Когда Томас проснулся в следующий раз, он обнаружил, что висит в воздухе, надёжно привязанный к холщовым носилкам с ручками, и раскачивается взад-вперёд. Носилки с помощью кольца из голубоватого металла крепились к толстому канату. Томаса опускали из какой-то огромной машины — всё время слышен был гул и тяжёлый грохот. Такой же грохот и гул раздавались, когда его забирали из Топки. В панике он схватился за края носилок.

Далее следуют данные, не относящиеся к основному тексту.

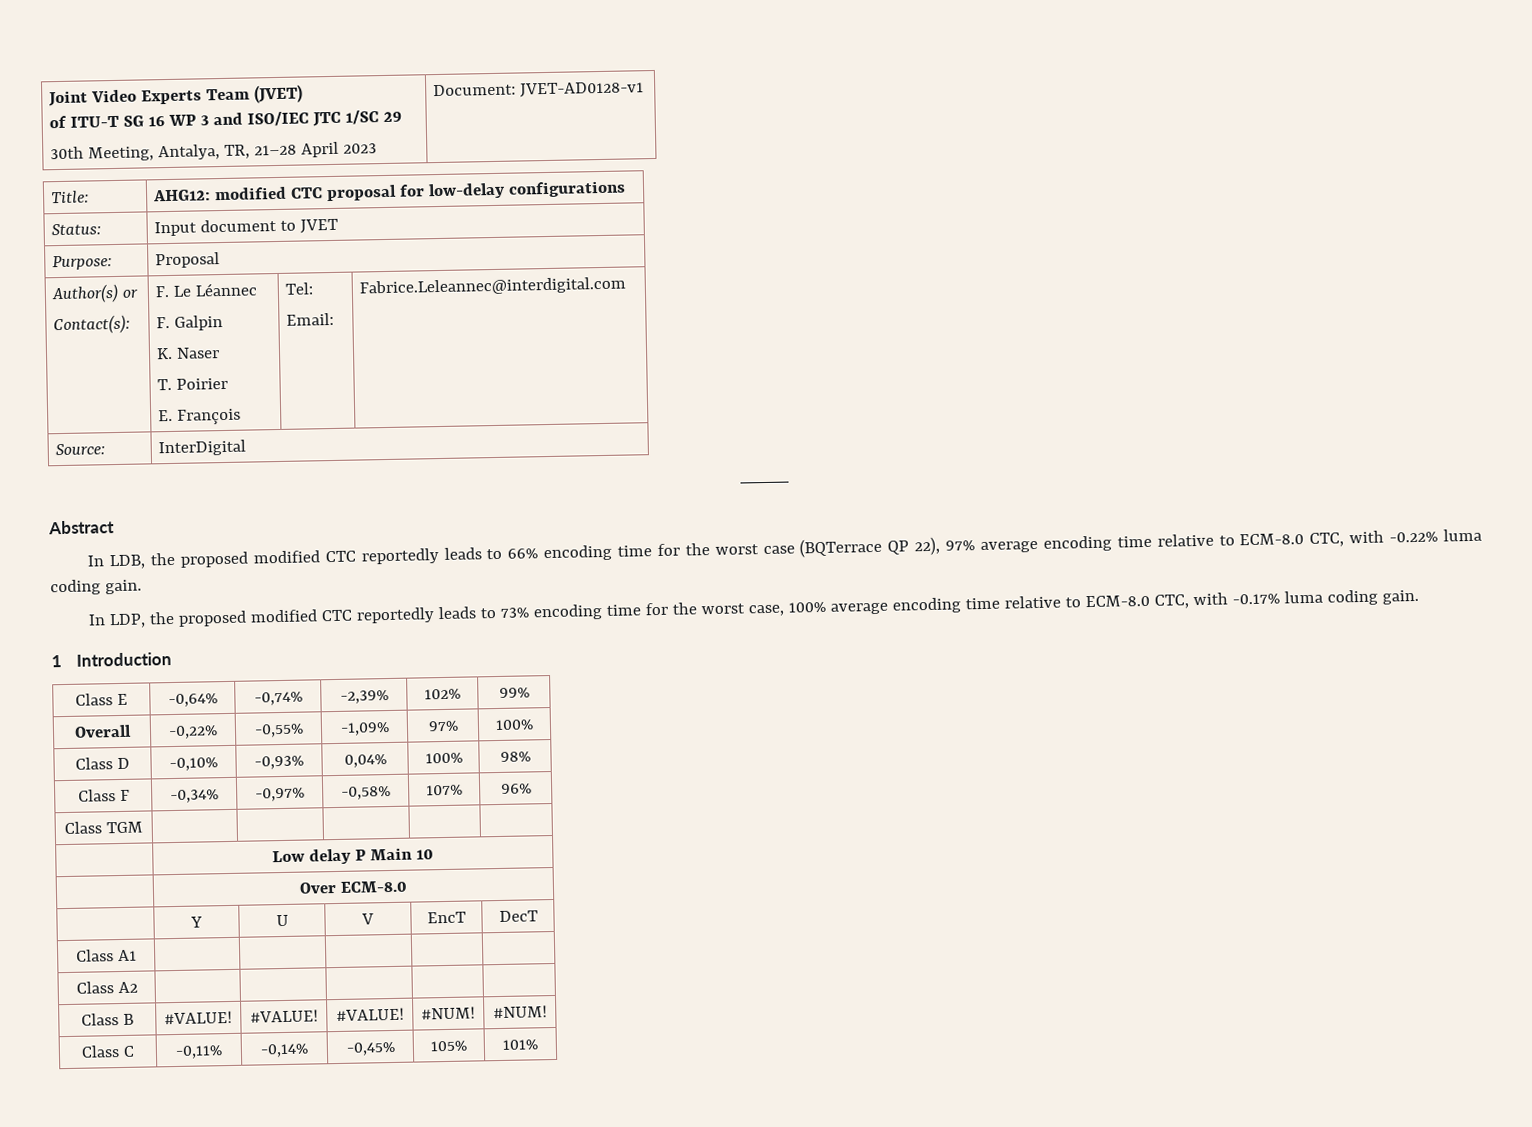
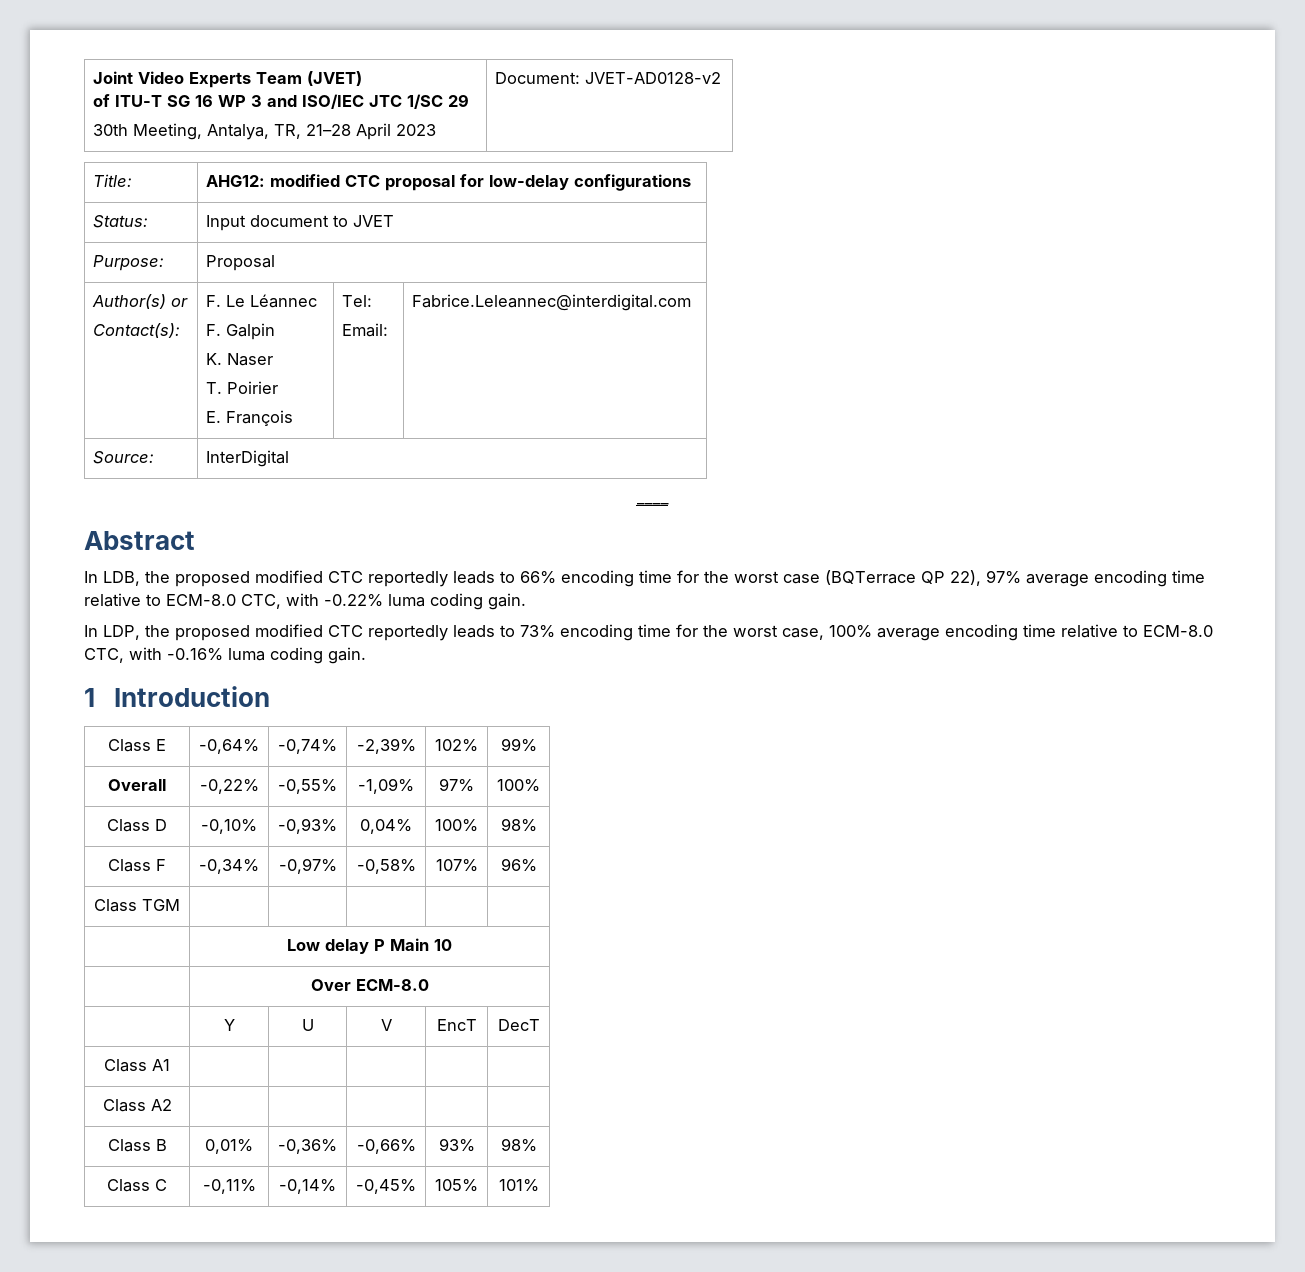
[520,81,645,98] JVET-AD0128-v1 -> [584,72,721,84] JVET-AD0128-v2
[1232,593,1281,605] -0.17% -> [167,648,223,661] -0.16%
[164,1010,233,1025] [249,1009,319,1023] [335,1007,405,1022] [421,1006,476,1020] [492,1005,548,1019] #VALUE! | #VALUE! | #VALUE! | #NUM! | #NUM! -> [205,1139,253,1154] [278,1139,337,1154] [356,1139,416,1154] [438,1138,475,1152] [500,1138,537,1152] 0,01% | -0,36% | -0,66% | 93% | 98%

Наконец он ощутил мягкий толчок, и вокруг него замелькал хоровод лиц. Минхо, Ньют, Хорхе, Бренда, Котелок, Арис, другие приютели. Канат, удерживающий носилки, отделился и унёсся вверх. Почти в ту же секунду аппарат, из которого выгрузили Томаса, взмыл в небо и исчез в сиянии полуденного солнца. Короткое время рёв двигателей ещё был слышен, но вскоре и он затих.

Вот теперь все разом загомонили:

— Что это за фигня происходит?

— С тобой всё в порядке?

— Что они с тобой сделали?

— Кто это был?

— Небось, весело было там, на Айсберге?

— Как твоё плечо?

Томас игнорировал вопросы и попробовал подняться, но его не пускали верёвки, по-прежнему накрепко привязывающие его к носилкам.

— Помочь никто не хочет?

Пока Минхо со товарищи снимали с него путы, в голове Томаса возникла одна поразительная мысль. Люди из ПОРОКа появились очень быстро, когда понадобилось спасти его. Судя по их разговорам, они такого не планировали, но всё же осуществили. Что означало: они всё время неусыпно наблюдают за своими кроликами! И ещё это означало, что они в любую секунду могли бы вмешаться и не допустить ненужных смертей...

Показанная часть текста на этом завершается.